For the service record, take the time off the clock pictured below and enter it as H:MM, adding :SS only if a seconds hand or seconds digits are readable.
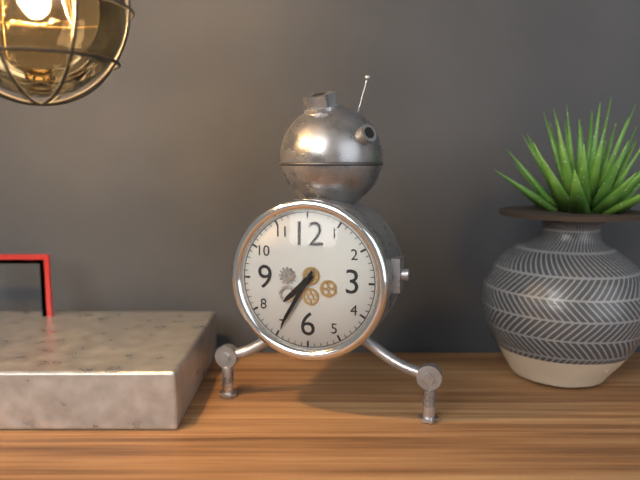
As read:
7:35
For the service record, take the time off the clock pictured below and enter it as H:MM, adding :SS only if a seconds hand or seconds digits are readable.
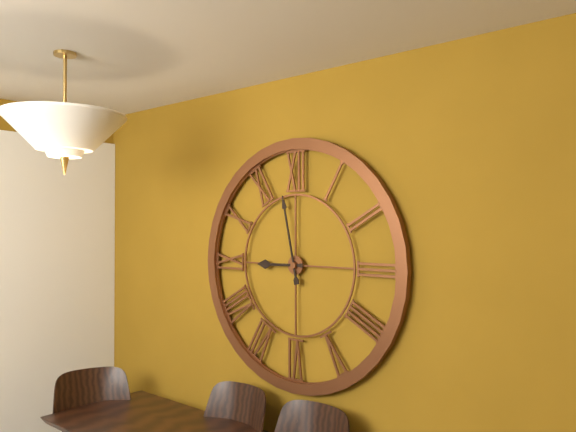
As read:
8:58
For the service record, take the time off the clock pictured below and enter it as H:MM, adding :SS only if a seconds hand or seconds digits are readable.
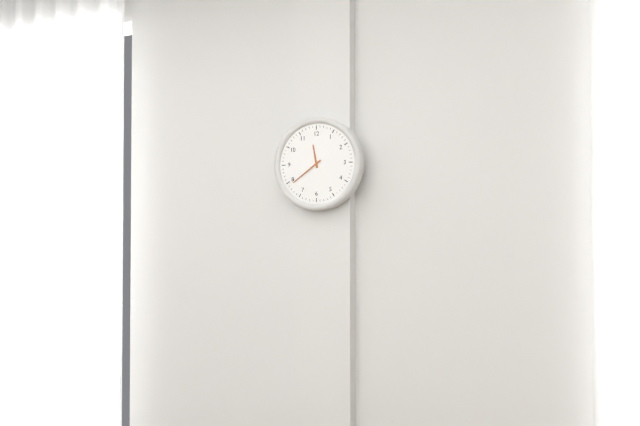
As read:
11:39
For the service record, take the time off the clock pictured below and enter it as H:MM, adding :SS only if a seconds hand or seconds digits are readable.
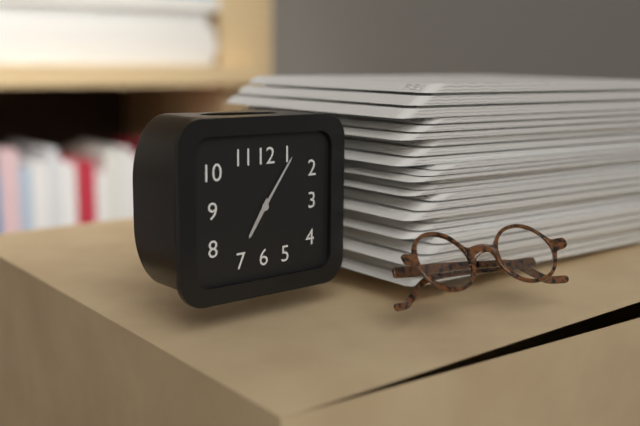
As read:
7:06
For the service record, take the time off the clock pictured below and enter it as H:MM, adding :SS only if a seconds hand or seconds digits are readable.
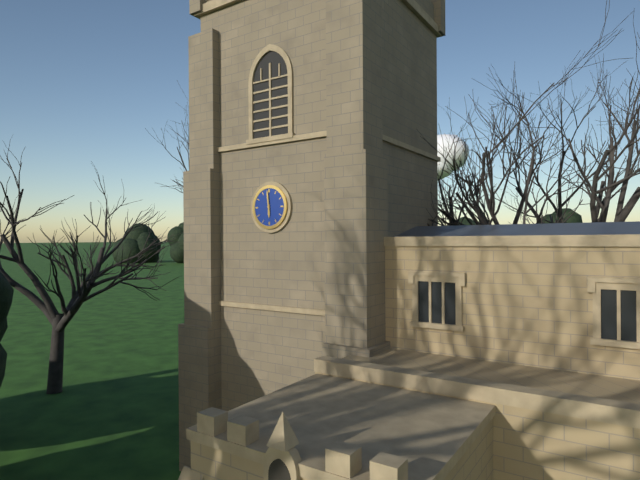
· · · · ·
Put each line of the listing above into a numbered list, skipping blank lines and leaving the pictures out.

SOLUTION ▸
1. For the service record, take the time off the clock pictured below and enter it as H:MM, adding :SS only if a seconds hand or seconds digits are readable.
2. As read:
3. 7:35
4. For the service record, take the time off the clock pictured below and enter it as H:MM, adding :SS only if a seconds hand or seconds digits are readable.
5. As read:
6. 8:58
7. For the service record, take the time off the clock pictured below and enter it as H:MM, adding :SS only if a seconds hand or seconds digits are readable.
8. As read:
9. 11:39
10. For the service record, take the time off the clock pictured below and enter it as H:MM, adding :SS only if a seconds hand or seconds digits are readable.
11. As read:
12. 7:06
13. For the service record, take the time off the clock pictured below and enter it as H:MM, adding :SS only if a seconds hand or seconds digits are readable.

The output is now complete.